- Illustration of Outback from G.I. Joe: Order of Battle. Art by Herb Trimpe.
- First appearance: G.I. Joe: A Real American Hero issue #59 (May 1987)

In-universe information
- Affiliation: G.I. Joe
- Specialty: Survivalist
- File name: Selkirk, Stuart R.
- Birth place: Big Piney, Wyoming
- SN: 098-54-9270
- Rank: E-5 (Sergeant)
- Primary MOS: Infantry
- Secondary MOS: Survival Training Instructor
- Subgroups: Night Force

= Outback (G.I. Joe) =

G.I. Joe character

Outback is a fictional character from the G.I. Joe: A Real American Hero toyline and comic book series. He is the G.I. Joe Team's survivalist and debuted in 1987.

==Profile==
The real name of Outback is Stuart R. Selkirk, born in Big Piney, Wyoming, and he earned the rank sergeant E-5.

His primary military specialty is infantry, while his secondary military specialty is survival training instructor. Outback was working as an instructor at the Survival School as well as the Jungle Warfare Training Center. Outback received extensive experience on missions in Central America and other undisclosed locations. Outback is not intimidated by wilderness, and believes he must become part of the environment rather than its adversary.

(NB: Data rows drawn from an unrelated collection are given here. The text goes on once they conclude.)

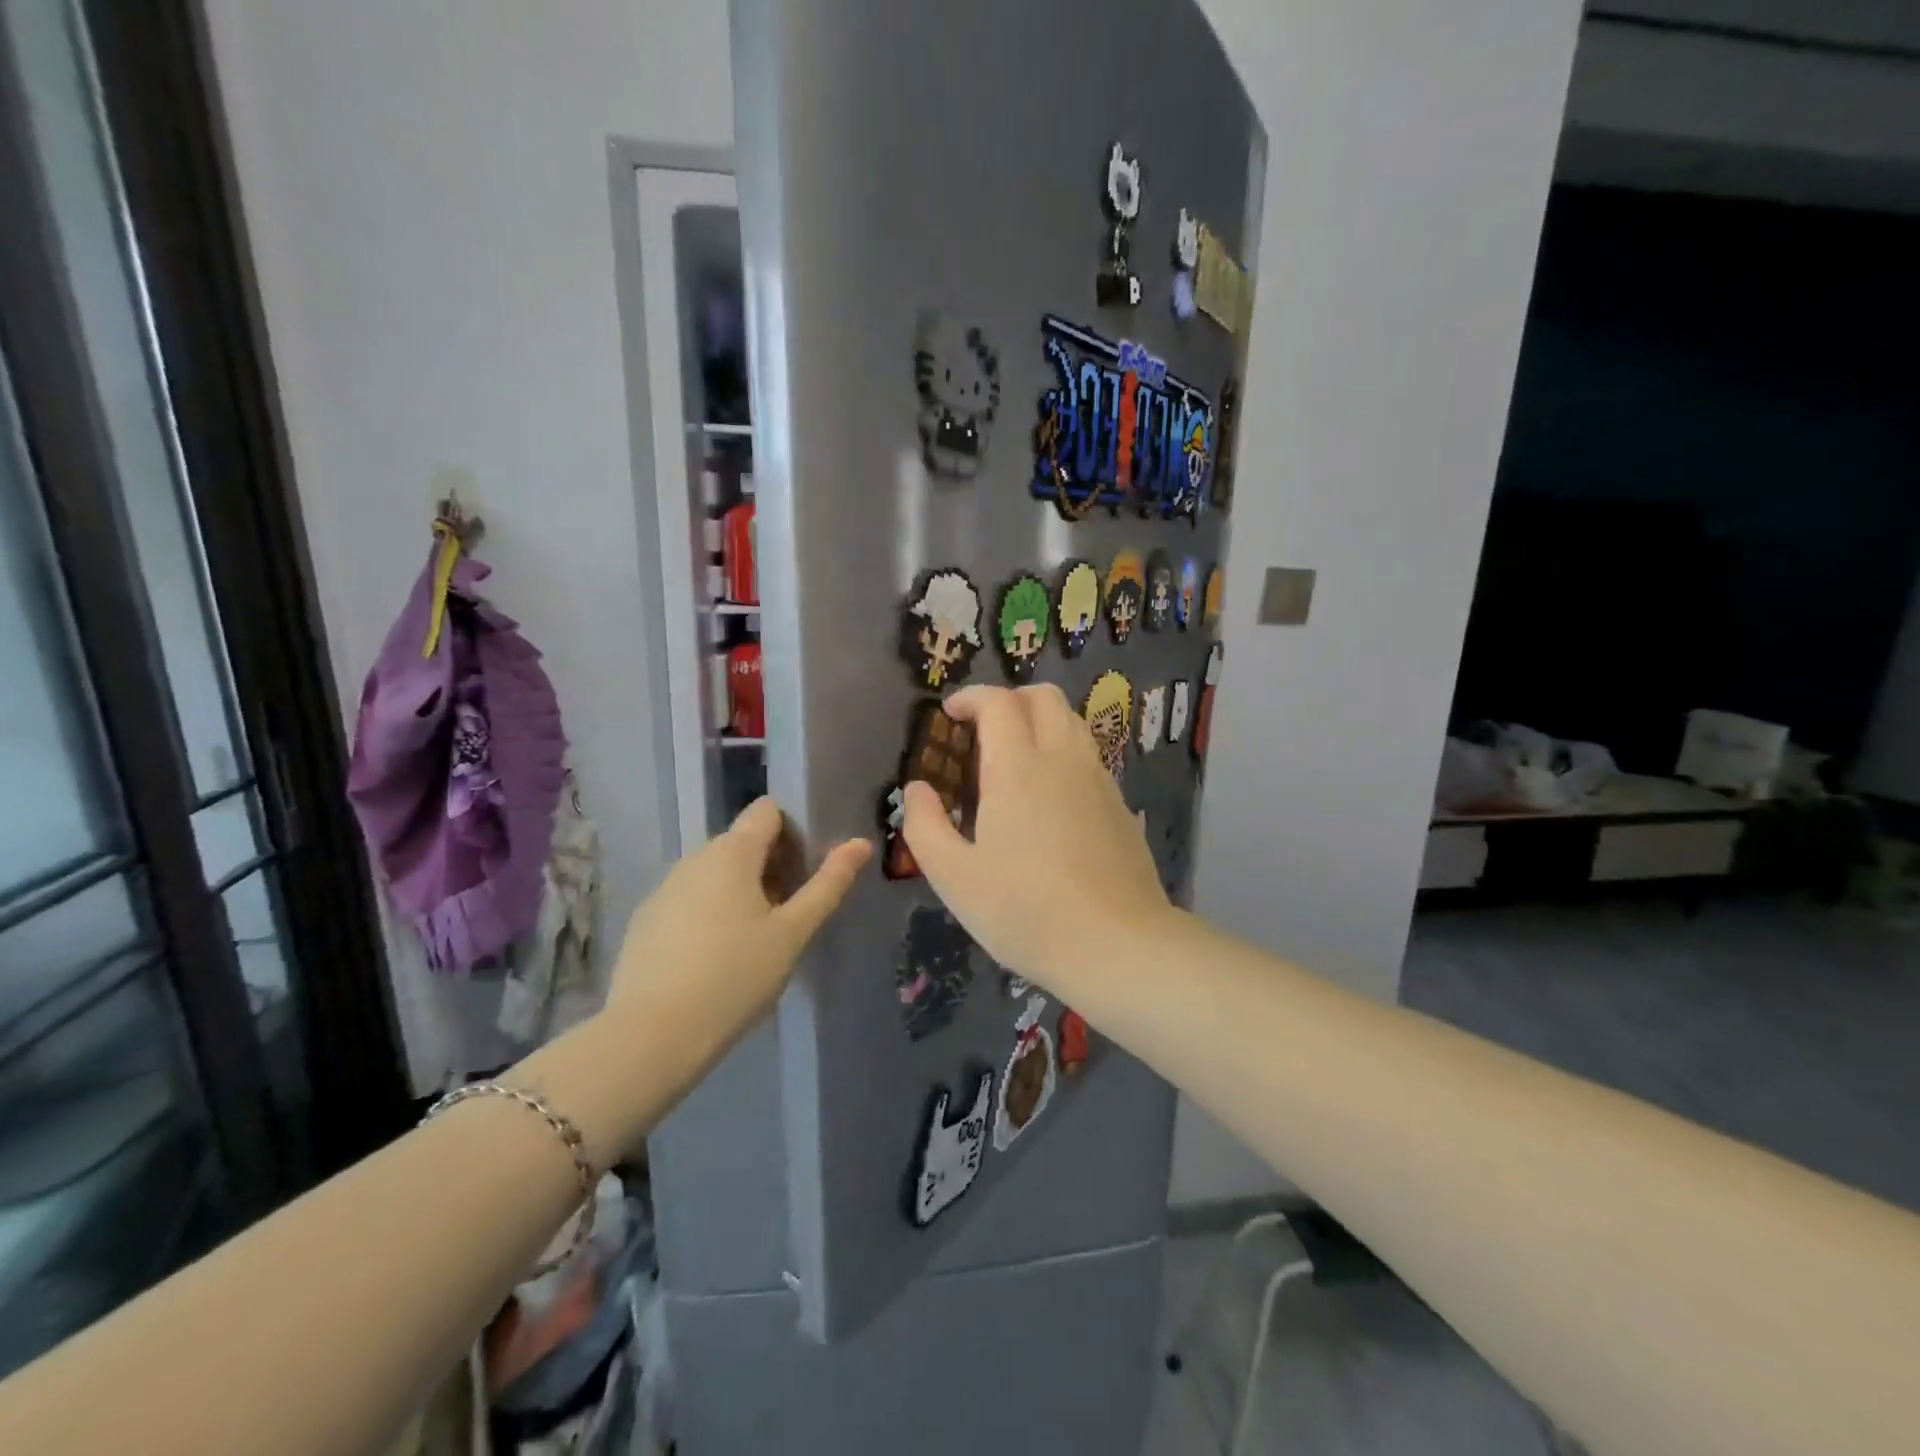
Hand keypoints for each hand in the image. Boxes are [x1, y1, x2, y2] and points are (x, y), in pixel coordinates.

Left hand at [608, 796, 870, 1056]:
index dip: (794, 829)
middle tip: (792, 912)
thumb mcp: (793, 933)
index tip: (808, 868)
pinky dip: (710, 913)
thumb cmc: (735, 976)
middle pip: (742, 842)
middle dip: (772, 865)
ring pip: (715, 873)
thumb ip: (828, 884)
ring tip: (757, 939)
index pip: (768, 810)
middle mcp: (694, 858)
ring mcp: (664, 888)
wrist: (652, 1036)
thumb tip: (860, 843)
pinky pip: (689, 900)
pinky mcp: (645, 920)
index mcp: (732, 851)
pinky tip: (717, 958)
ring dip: (741, 891)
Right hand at [902, 685, 1168, 987]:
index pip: (998, 702)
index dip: (971, 697)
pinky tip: (1051, 797)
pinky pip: (1089, 756)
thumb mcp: (954, 877)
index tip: (950, 714)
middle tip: (984, 729)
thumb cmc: (1025, 911)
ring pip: (1073, 722)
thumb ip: (924, 825)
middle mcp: (1063, 759)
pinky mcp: (1120, 805)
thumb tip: (917, 789)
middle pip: (1044, 697)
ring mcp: (1099, 780)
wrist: (1116, 945)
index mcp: (1018, 768)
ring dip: (1041, 721)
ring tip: (1016, 758)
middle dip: (1010, 698)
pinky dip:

His reputation in extreme climates and environments earned him a spot on the G.I. Joe Team, and access to the latest gear and military technology, but Outback prefers to prove his ability to do without it. He views the gadgets and gizmos of today's modern world as distractions, which come at the expense of essential skills like finding food, crafting shelter, and navigating the world without the use of GPS. Outback's ability to improvise solutions with the bare minimum of resources, has saved his life and the lives of his teammates time and again.

===SURVIVAL===
The word "Survival" printed on his shirt is an acronym, taken from the U.S. Army Ranger Handbook:
- Size up the situation.
- Undue haste makes waste.
- Remember where you are.
- Vanquish fear and panic.
- Improve your situation.
- Value living.
- Act like the natives.
- Learn basic skills.

==Toys==
Outback was first released as an action figure in 1987.

The figure was repainted and released as part of the Night Force line in 1988, packaged with Crazylegs.

A new version of Outback was released in 1993 as part of the 'Battle Corps' line. A year later the figure was re-released in different colors.

Outback was due to be released as part of the Direct-To-Consumer line but the wave featuring him was cancelled. Outback and the other figures in the wave were later released by the G.I. Joe Collectors Club.

Outback was released in 25th anniversary form as part of the "Assault on Cobra Island" set.

==Comics==
===Marvel Comics===
In the Marvel Comics G.I. Joe series, he first appeared in G.I. Joe: A Real American Hero #59 (May 1987). He has been testing government issued survival equipment and is picked up by a group of Joes returning from weapons testing. The entire group then has to battle an attack by Cobra Commander and Raptor. In issue #61, he is ordered to leave three of his fellow Joes (Stalker, Quick Kick, and Snow Job) behind in order that someone might know they had been captured. Despite the orders, he has trouble dealing with this. His escape from Borovia is detailed in the sixth issue of the 'Special Missions' spin-off series. Outback returns alone to G.I. Joe's Utah headquarters. Leatherneck and Mutt voice how they dislike he has returned alone. The former persists on this topic, leaning into Outback, who pulls a knife on him. The situation is resolved without further violence. Later, the Joes are rescued by another team. They track down Outback and reassure him he did the right thing. His escape had given them enough hope to make it through the ordeal.

Outback is later a part of reserve force of Joes that arrive to add the Joes already on Cobra Island taking part in the Cobra Island Civil War.

Outback is one of the observers when Cobra Commander leads an attack on Castle Destro.

===Devil's Due===
In the Devil's Due series, Outback is one of the many Joes drawn back into service to battle 'Coil'. It is the army created by Serpentor that has just taken over Cobra Island. Outback says to Leatherneck that he, Outback, has just been called up two days ago. Moments later, he is shot in the lower left of his chest. Leatherneck drives off the Cobra attacker, declaring that he is angry because his 'buddy' was injured. Outback survives his injuries.

==Novel==
Outback plays a supporting role in the G.I. Joe novel 'Fool's Gold'. It was printed by Ballantine Books.